Der Druck von Unternehmen und Verbände auf Politik und Aufsichtsbehörden, künftig beim Datenschutz „ein Auge zuzudrücken“, wird steigen, insbesondere wenn es zu massiven Umsatzeinbrüchen und einer Pleitewelle kommt. Zu diesem Schluss kommt ein Kommentar, der auf heise.de veröffentlicht wurde.

Der Autor sieht die Gefahr, dass es auch in der Öffentlichkeit weniger Rückhalt für Regelungen und behördliche Entscheidungen geben wird, die gerne als wirtschaftsfeindlich gebrandmarkt werden. Eine ähnliche Diskussion sei bereits beim Klimaschutz feststellbar, wo Wirtschaftsvertreter und Politiker ebenfalls laxere Kriterien fordern.

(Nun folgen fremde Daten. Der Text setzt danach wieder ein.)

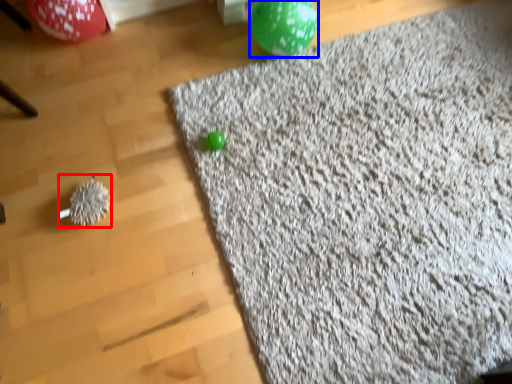
Question: Which of the following is the closest to the observer, toy (highlighted by a red box) or balloon (highlighted by a blue box)?

Choices:
 (A) toy
 (B) balloon

Answer: (A)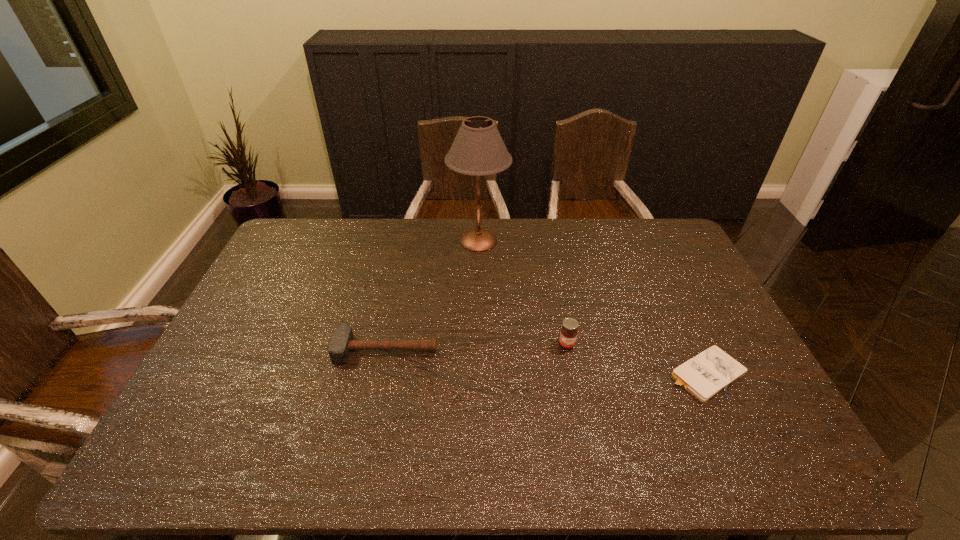
Locate an element on the screen. The image size is (960, 540). the farthest object is located at coordinates (478, 149).

The height and width of the screenshot is (540, 960). Identify the location of the second object from left to right. (478, 149).

The height and width of the screenshot is (540, 960). I want to click on jam, so click(x=568, y=334).

You are a GUI agent. You are given a task and a screenshot of the screen. Output one action in this format:
    pyautogui.click(x=<x>, y=<y>)
    Task: Click on the second tallest object
    
    Given the screenshot: What is the action you would take?
    pyautogui.click(x=568, y=334)

Find the location of `the second shortest object`. the second shortest object is located at coordinates (342, 342).

Find the location of a particular element. The image size is (960, 540). hammer is located at coordinates (342, 342).

The image size is (960, 540). Find the location of `notebook`. notebook is located at coordinates (704, 376).

I want to click on the shortest object, so click(x=704, y=376).

The height and width of the screenshot is (540, 960). Identify the location of free space located on the front-facing side of the table lamp. (581, 240).

You are a GUI agent. You are given a task and a screenshot of the screen. Output one action in this format:
    pyautogui.click(x=<x>, y=<y>)
    Task: Click on the free spot located 0.190m on the label side of the third shortest object
    
    Given the screenshot: What is the action you would take?
    pyautogui.click(x=580, y=410)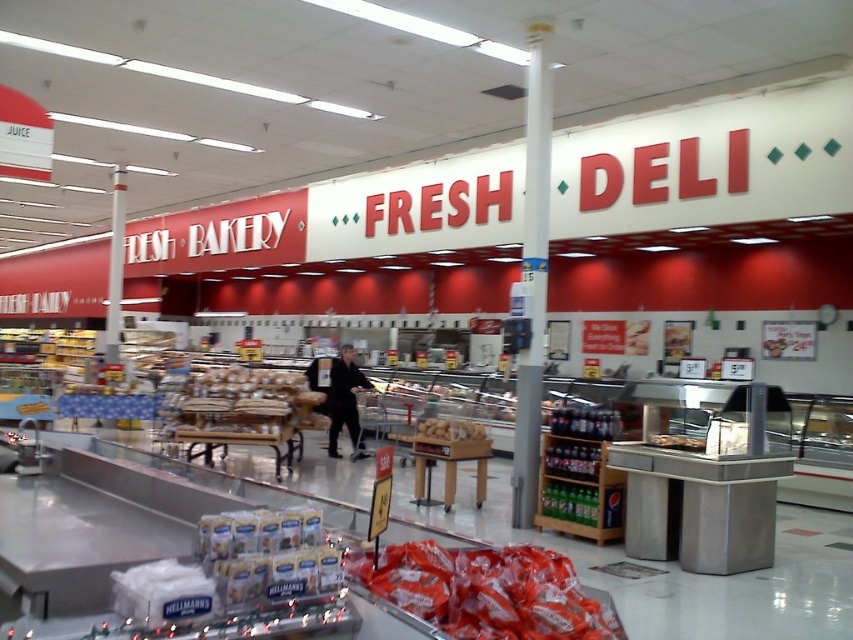
Can you confirm if bread matte at center is shorter than smooth brown bread at center?

Incorrect, bread matte at center's height does not fall short of smooth brown bread at center's.

Locate an element on the screen. bread matte at center is located at coordinates (247, 397).

Find the location of `bread matte at center`. bread matte at center is located at coordinates click(247, 397).

Is matte plastic bags of chips at center positioned before bread matte at center?

Yes.

Between point (352, 573) and point (194, 385), which one is positioned in front?

Point (352, 573) is in front.

Where is `matte plastic bags of chips at center`? Image resolution: width=853 pixels, height=640 pixels. matte plastic bags of chips at center is located at coordinates (485, 589).

Where is `matte plastic bags of chips at center`? This screenshot has height=640, width=853. matte plastic bags of chips at center is located at coordinates (485, 589).

Is smooth brown bread at center above translucent plastic bag at center?

Actually, smooth brown bread at center is below translucent plastic bag at center.

Is smooth brown bread at center shorter than translucent plastic bag at center?

No, smooth brown bread at center is not shorter than translucent plastic bag at center.

You are a GUI agent. You are given a task and a screenshot of the screen. Output one action in this format:
    pyautogui.click(x=<x>, y=<y>)
    Task: Click on the smooth brown bread at center
    This screenshot has height=640, width=853.
    Given the screenshot: What is the action you would take?
    pyautogui.click(x=451, y=429)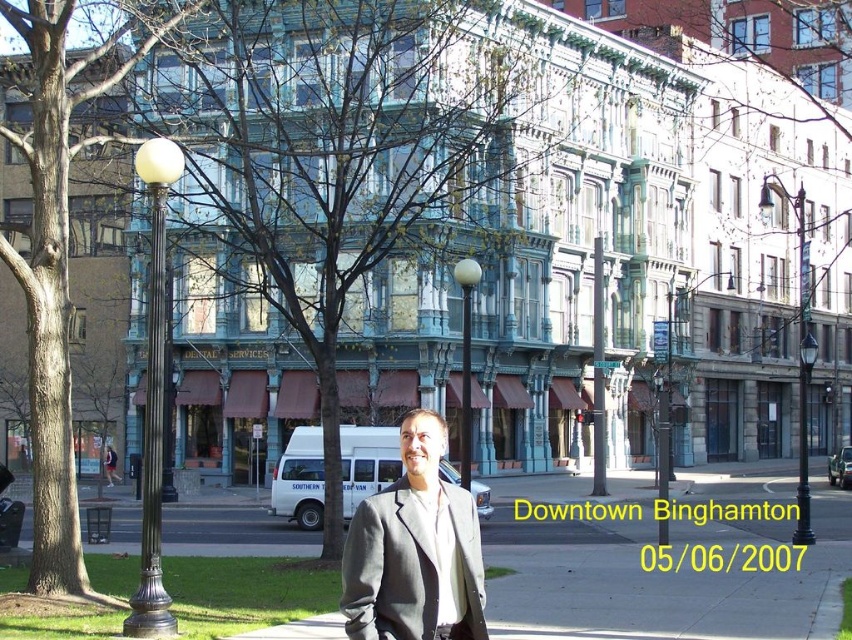
Question: Is brown wood tree at left positioned in front of gray wool suit at center?

Choices:
 (A) no
 (B) yes

Answer: (A)

Question: Which point is farther from the camera taking this photo?

Choices:
 (A) (353, 628)
 (B) (39, 131)
 (C) (239, 60)

Answer: (C)

Question: Which object is positioned closest to the gray wool suit at center?

Choices:
 (A) brown wood tree at left
 (B) green leafy tree at center

Answer: (A)

Question: Can you confirm if brown wood tree at left is thinner than gray wool suit at center?

Choices:
 (A) yes
 (B) no

Answer: (B)

Question: Can you confirm if green leafy tree at center is positioned to the right of brown wood tree at left?

Choices:
 (A) yes
 (B) no

Answer: (A)

Question: Among these objects, which one is nearest to the camera?

Choices:
 (A) green leafy tree at center
 (B) brown wood tree at left

Answer: (B)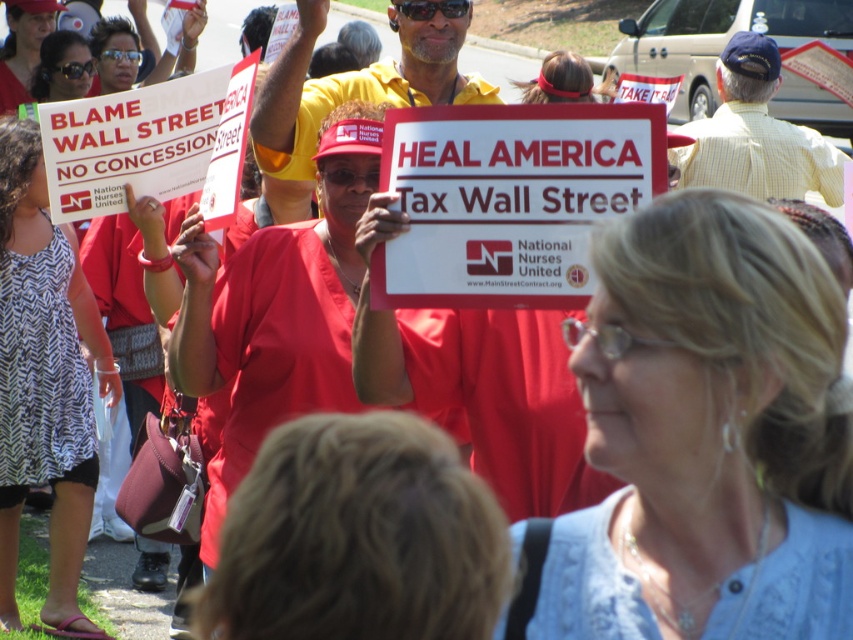
Question: Is blue lace shirt at center bigger than yellow matte shirt at center?

Choices:
 (A) no
 (B) yes

Answer: (A)

Question: Estimate the real-world distances between objects in this image. Which object is farther from the matte red shirt at center?

Choices:
 (A) matte red headband at center
 (B) blue lace shirt at center
 (C) yellow checkered shirt at upper right
 (D) white printed sign at center

Answer: (B)

Question: Which is farther from the matte red shirt at center?

Choices:
 (A) white paper sign at center
 (B) yellow checkered shirt at upper right
 (C) white printed sign at center

Answer: (A)

Question: Which point is closer to the camera taking this photo?

Choices:
 (A) (306, 282)
 (B) (563, 113)

Answer: (B)

Question: Is matte red scrubs at center positioned at the back of matte red shirt at center?

Choices:
 (A) yes
 (B) no

Answer: (B)

Question: Can you confirm if yellow matte shirt at center is wider than matte red headband at center?

Choices:
 (A) no
 (B) yes

Answer: (B)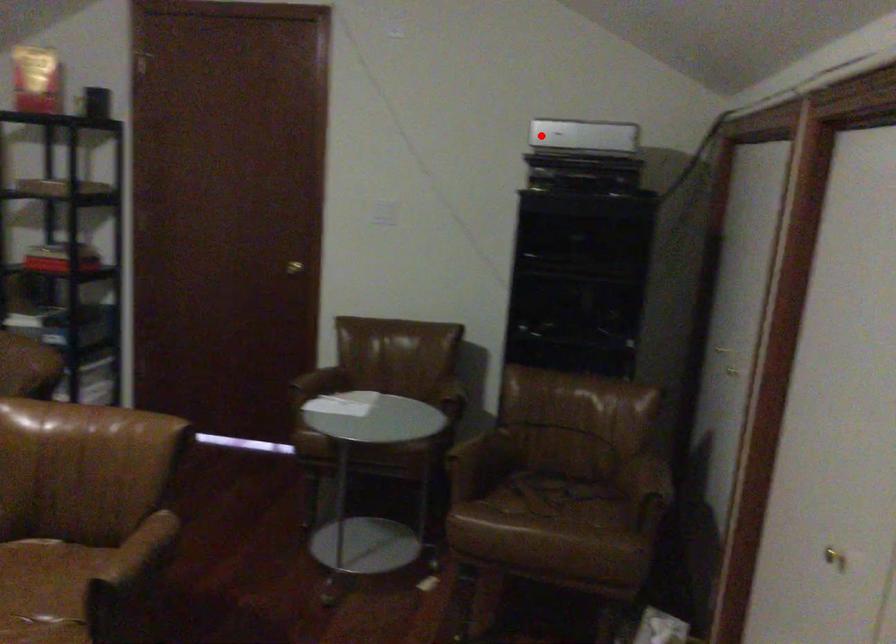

Erste Effekte zeigten sich bereits. Der Landesdatenschutzbeauftragte von Baden-Württemberg habe bereits berichtet, dass die Zahl der Beschwerden von Bürgern gegen Unternehmen seit der Pandemie stark zurückgegangen seien, die Beschwerden gegen den Staat dagegen sehr zugenommen hätten, insbesondere auch Fragen nach der Datenerhebung durch das Robert Koch-Institut und die Corona-App. Er sagte, dass manche Behörden meinten: „Jetzt ist nicht die Zeit für Datenschutz.“ Sie halten ihn für hinderlich.